Uncivilized – „Postmigrantische“ Geschichten über Alltagsrassismus. Review Miniserie

„Uncivilized” ist eine deutsche Miniserie, die deutlich mehr Aufmerksamkeit verdient. Die Anthologie-Miniserie erzählt in 5 Kurzfilmen und einer Doku aus dem Leben von „Personen mit Migrationshintergrund” in der 3. oder 4. Generation in Deutschland. „Postmigrantisch” nennt die ZDF-Beschreibung dies treffend. Zusätzlich werden die Episoden mal lose, mal überdeutlich mit gesellschaftlich wichtigen Ereignissen verbunden, indem sie zeitlich kurz danach angesiedelt und die direkten Auswirkungen noch spürbar sind. Die Miniserie ist ein Geheimtipp, weil sie eine in den Medien zutiefst unterrepräsentierte Perspektive gekonnt darstellt.

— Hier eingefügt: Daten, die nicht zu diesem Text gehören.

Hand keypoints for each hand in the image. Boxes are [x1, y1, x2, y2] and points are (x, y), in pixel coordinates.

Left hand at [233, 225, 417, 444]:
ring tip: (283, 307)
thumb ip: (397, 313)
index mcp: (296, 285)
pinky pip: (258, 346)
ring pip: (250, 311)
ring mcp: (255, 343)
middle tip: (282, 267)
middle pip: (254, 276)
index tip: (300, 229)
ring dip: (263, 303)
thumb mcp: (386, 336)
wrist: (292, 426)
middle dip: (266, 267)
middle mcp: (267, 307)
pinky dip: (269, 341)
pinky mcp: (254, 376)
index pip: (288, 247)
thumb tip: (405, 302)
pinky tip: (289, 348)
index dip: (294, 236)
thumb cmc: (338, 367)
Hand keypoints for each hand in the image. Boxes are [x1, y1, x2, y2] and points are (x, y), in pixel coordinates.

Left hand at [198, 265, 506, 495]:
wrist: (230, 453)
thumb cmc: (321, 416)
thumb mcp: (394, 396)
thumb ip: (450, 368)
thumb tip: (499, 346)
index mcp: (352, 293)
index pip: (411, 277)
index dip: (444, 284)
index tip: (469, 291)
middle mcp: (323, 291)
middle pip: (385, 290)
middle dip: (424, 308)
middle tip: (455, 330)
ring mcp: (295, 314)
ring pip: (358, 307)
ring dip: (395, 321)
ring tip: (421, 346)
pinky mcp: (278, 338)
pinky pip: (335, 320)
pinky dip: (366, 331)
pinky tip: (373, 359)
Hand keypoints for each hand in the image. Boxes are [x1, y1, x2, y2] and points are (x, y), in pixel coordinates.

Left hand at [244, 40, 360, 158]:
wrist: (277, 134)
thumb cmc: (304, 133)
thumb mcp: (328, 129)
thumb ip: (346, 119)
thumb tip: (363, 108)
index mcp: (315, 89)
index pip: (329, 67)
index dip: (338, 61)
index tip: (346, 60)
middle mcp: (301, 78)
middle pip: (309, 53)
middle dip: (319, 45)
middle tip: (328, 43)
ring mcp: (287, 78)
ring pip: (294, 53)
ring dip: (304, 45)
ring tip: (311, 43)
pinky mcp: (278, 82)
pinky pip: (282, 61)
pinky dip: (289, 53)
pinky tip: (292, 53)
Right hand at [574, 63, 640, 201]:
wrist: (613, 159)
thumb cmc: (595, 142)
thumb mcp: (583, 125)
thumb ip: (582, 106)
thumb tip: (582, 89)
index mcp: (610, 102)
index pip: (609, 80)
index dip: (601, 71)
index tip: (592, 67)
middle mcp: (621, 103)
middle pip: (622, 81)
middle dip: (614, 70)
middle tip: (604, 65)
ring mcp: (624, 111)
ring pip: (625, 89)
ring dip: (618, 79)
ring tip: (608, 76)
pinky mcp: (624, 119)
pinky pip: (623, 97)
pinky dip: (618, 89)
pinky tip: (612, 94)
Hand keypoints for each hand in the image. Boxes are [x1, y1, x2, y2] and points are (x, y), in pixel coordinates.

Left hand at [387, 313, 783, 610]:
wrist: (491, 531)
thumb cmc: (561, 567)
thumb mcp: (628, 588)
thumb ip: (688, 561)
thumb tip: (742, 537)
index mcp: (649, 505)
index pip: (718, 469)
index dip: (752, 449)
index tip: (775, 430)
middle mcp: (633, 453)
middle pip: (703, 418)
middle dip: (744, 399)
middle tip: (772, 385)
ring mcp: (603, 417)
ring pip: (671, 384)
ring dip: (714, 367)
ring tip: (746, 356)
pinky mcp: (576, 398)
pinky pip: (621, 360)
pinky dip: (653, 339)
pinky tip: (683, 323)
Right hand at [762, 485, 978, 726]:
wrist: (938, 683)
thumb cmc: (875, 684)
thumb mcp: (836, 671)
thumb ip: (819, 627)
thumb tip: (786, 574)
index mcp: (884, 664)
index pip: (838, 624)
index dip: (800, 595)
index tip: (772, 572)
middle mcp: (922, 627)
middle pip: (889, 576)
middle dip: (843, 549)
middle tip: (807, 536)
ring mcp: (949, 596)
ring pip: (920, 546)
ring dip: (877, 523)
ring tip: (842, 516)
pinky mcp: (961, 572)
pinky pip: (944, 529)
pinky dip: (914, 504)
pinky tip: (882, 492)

Die großen und schrecklichen Ereignisse, an der sich die Serie entlang hangelt, sind der rechtsextreme und rassistische Anschlag in Hanau 2020, die Wirrungen der Flüchtlingsaufnahme und political correctness nach dem russischen Angriffskrieg in der Ukraine, die Terroranschläge vom 11. September, der Anschlag auf das Satiremagazin Charlie Hebdo 2015 und die Stuttgarter Krawallnacht 2020. Nach diesen Ereignissen ändert sich das Leben der Protagonisten der jeweiligen Folge schlagartig und der Alltagsrassismus wird zum Thema.

Die erste und wohl auch beste Episode streift das Thema Hanau allerdings nur am Rande, im Kern wird die Nacht einer Freundesgruppe in Köln präsentiert, die anfangs nicht zusammen in einen Club hineinkommt und deren Nacht danach immer weiter in Richtung Abgrund und Rassismus kaskadiert. Weitgehend authentisch gespielt, stellenweise überraschend lustig und emotional gelingt so ein treffendes Portrait. Die zweite, ausnehmend groteske und fremdschämige, Episode kann daran nicht anknüpfen, sie fällt auch thematisch leicht heraus. Episode 3 ist für mich persönlich die stärkste Episode, weil mich das Schulthema mit dem Dilemma der Lehrerin mit Kopftuch überzeugte und ich auch das Ende sehr gelungen fand. Die 4. Folge rund um Charlie Hebdo versucht viele Themen zu verbinden und verliert sich darin etwas, die 5. Episode behandelt die Stuttgarter Krawallnacht nur am Rande und stellt stattdessen schikanierende Polizisten in den Vordergrund. Auch diese Folge fällt dadurch etwas heraus, das Thema des Racial Profiling ist aber natürlich dennoch relevant und wichtig hervorzuheben. Die abschließende Doku-Folge hätte ich nicht zwingend gebraucht, weil die Prämisse der Miniserie auch ohne sehr deutlich wird, aber dennoch sind viele der dort getätigten Aussagen natürlich auch richtig und wichtig – und viele Leute müssen diese Botschaften noch viel deutlicher hören. 

„Uncivilized” ist eine gut produzierte, sehr ungewöhnliche Anthologie-Dramaserie, die in ihren besten Momenten glaubwürdig aus der Sicht der Diskriminierten in Deutschland erzählt und so selten gesehene Blickwinkel in der Film- und Medienlandschaft darstellt. Jetzt fehlt nur noch die größere Aufmerksamkeit, die sowohl das Team hinter der Kamera als auch die Geschichten und die Darsteller verdient haben. Die Atmosphäre ist durchweg gelungen, vor allem in Folge 1 musste ich über den hervorragenden Musikgeschmack schmunzeln, als “J’ai perdu mon corpse” aus dem gleichnamigen Film erklang. 

Zusammenfassend gibt es eine Empfehlung mit leichten Abstrichen, weil nicht jede Episode durchgehend brilliert (ab und an wirkt es etwas zu konstruiert), aber vor allem die Folgen 1 und 3 lohnen sich sehr. Gebt der Serie eine Chance. Mit einer Gesamtlaufzeit von nicht einmal 2 ½ Stunden ist auch der Zeitaufwand nicht riesig.